Situações como essa fazem do clima uma pauta constante na programação da rádio. O tema é abordado seja por meio da leitura de boletins emitidos pelo Instituto Nacional de Meteorologia, seja por programas mais instrutivos, com dicas sobre formas mais seguras de construção das moradias, por exemplo. Além disso, em caso de avisos urgentes, um veículo da rádio percorre as diferentes comunidades da região.
“As mudanças climáticas são a situação mais influente dos últimos tempos, com muitos eventos extremos e alguns repentinos. Buscamos disseminar informações de modo que as pessoas saiam de suas zonas e se transfiram para lugares mais seguros, ou que colham os produtos que já puderem ser colhidos, uma vez que o temporal está se aproximando”, exemplifica.
Chibuto sofre com a dualidade climática que marca o país. Ciclones e chuvas fortes de um lado, período prolongado de seca na maior parte do ano. Um pequeno produtor de abacaxis nos contou que as famílias do campo hoje enfrentam novos desafios por conta do aprofundamento das questões climáticas. A comunicação, por meio da rádio ou das redes sociais, é considerada fundamental para a prevenção dos desastres.

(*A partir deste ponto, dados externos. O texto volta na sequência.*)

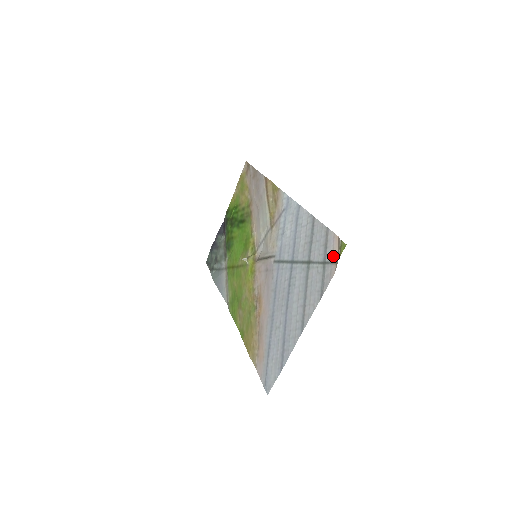
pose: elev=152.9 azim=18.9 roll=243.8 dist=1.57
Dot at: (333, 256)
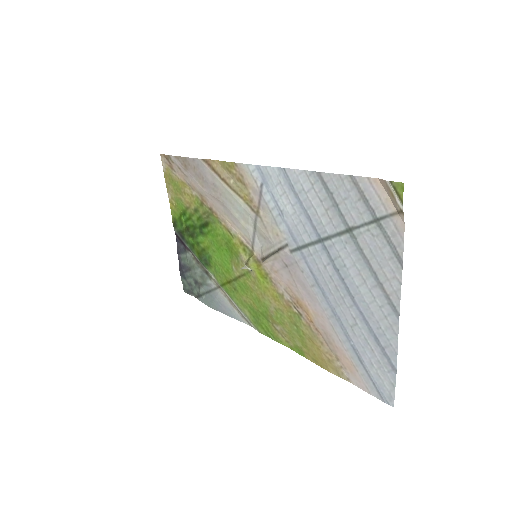
Dot at: (386, 206)
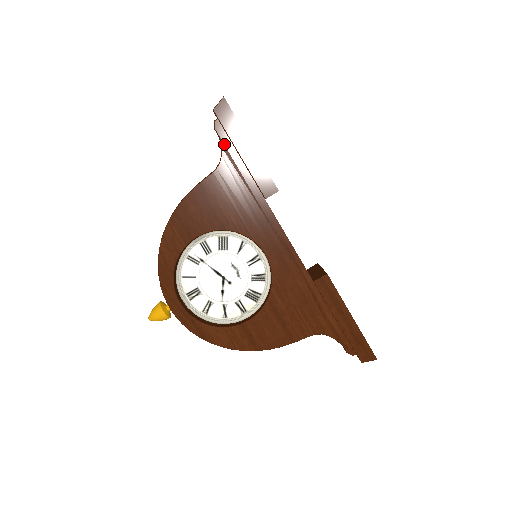
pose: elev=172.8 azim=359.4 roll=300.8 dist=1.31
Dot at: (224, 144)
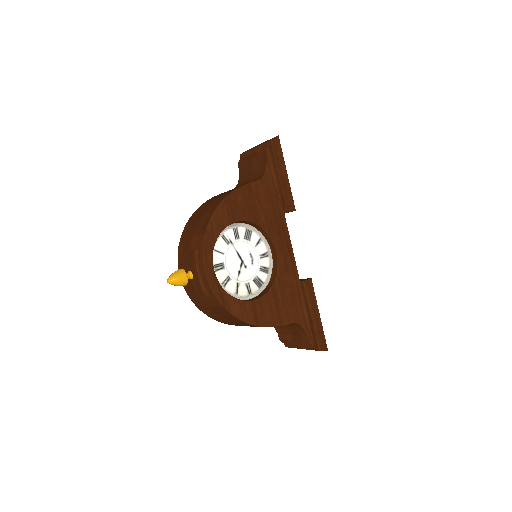
Dot at: (269, 165)
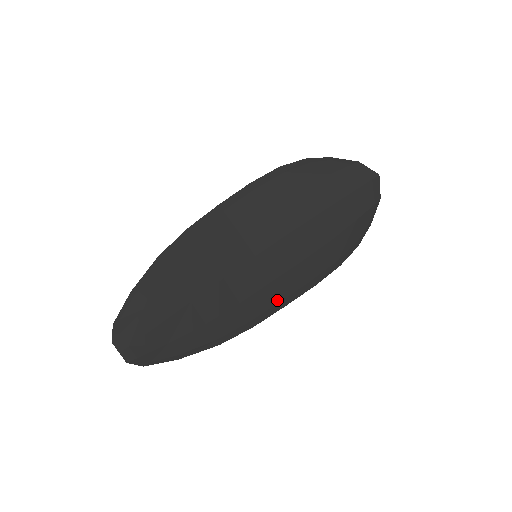
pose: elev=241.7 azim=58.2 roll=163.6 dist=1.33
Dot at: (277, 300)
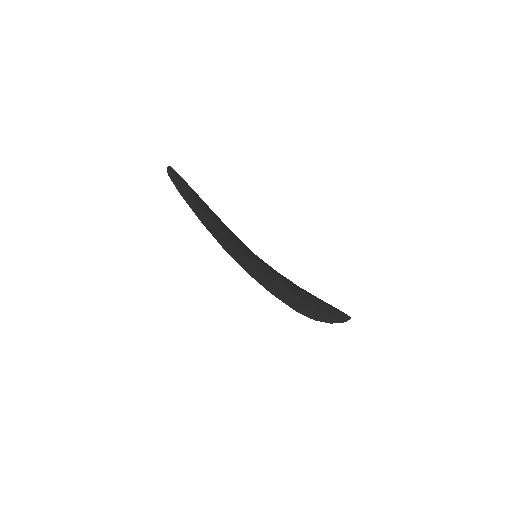
Dot at: (246, 266)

As rádios comunitárias, em Moçambique, possuem um caráter público, pois estão oficialmente ligadas ao Instituto de Comunicação Social, órgão governamental. São mais de 80 estações em todo o país, inclusive naqueles distritos mais distantes. Mesmo sendo braço governamental, realizam um esforço de ouvir e trazer a voz da sociedade na programação. Para isso, as equipes costumam se deslocar, mesmo com dificuldades, buscando retratar o cotidiano de camponeses e da população em geral.

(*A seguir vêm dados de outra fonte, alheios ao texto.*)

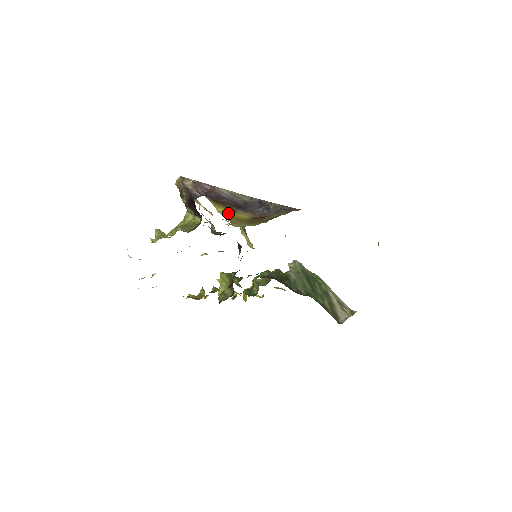
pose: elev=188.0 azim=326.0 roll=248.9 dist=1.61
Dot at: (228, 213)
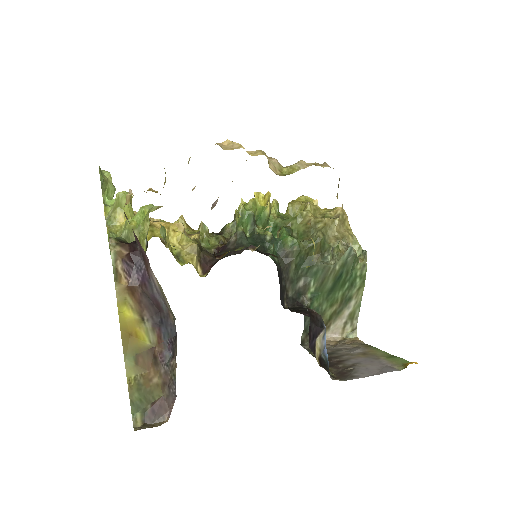
Dot at: (129, 323)
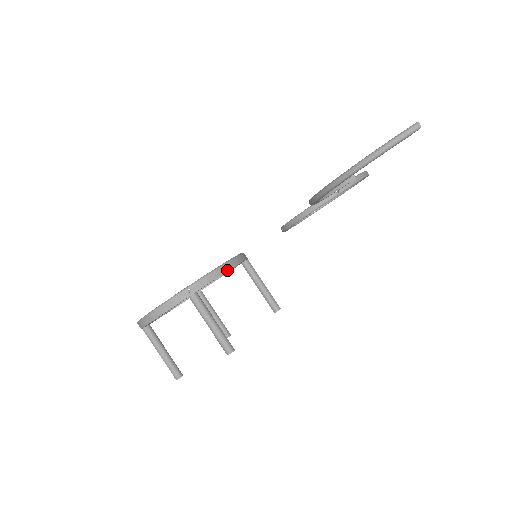
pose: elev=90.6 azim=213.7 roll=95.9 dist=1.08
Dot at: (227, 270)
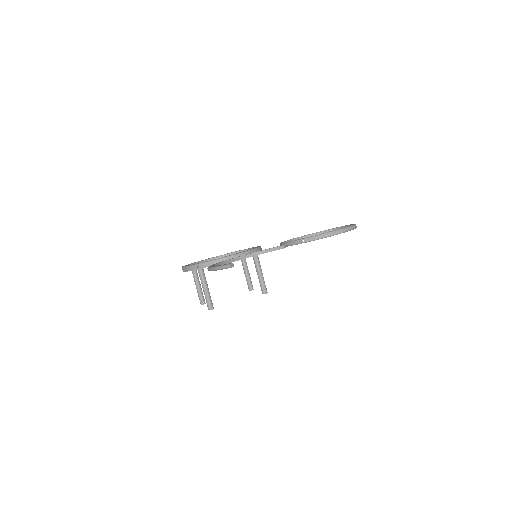
Dot at: occluded
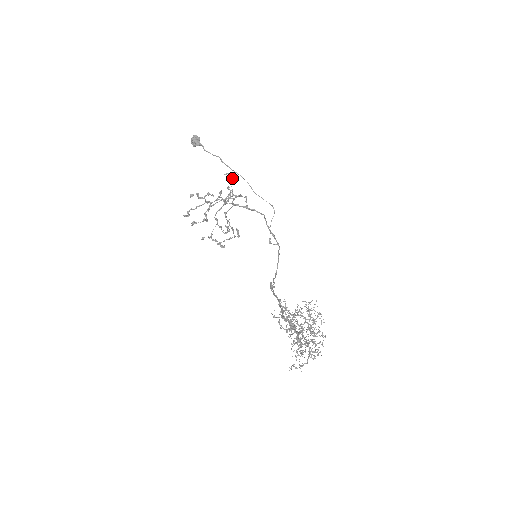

Os produtores atingidos pelas enchentes do início do ano, parte relevante da audiência da rádio, estão neste momento refazendo seus campos, buscando alternativas e investindo em outras culturas agrícolas, mais resistentes às mudanças do clima. Quando pergunto sobre as formas de sobrevivência às adversidades que por vezes parecem intransponíveis, Tuária dá uma explicação que me remete a uma velha expressão popular brasileira, imortalizada na canção de Adoniran: aquela máxima de que “Deus dá o frio conforme o cobertor”.
O moçambicano, de forma geral, é um povo crente (de grande diversidade religiosa). E, ao lado de outros instrumentos, também conta com sua fé para atravessar esses momentos.
“Deus nunca pode destruir algo e não deixar alguma coisa que possa ajudar as pessoas. Então, a destruição atinge mais as zonas baixas, mas existem as zonas altas. As pessoas ficam sem seus produtos, mas recorrem a outros produtores que não foram afetados ou ao mercado. Contam com o apoio do governo, investem em outros produtos mais resistentes, encontram soluções”, afirma Tuária, que finaliza recordando uma plantação com dezenas de trabalhadoras que avistamos mais cedo, atingida pelas cheias de meses atrás:
“Agora eles estão recomeçando a lançar as sementes. Sempre há uma saída”.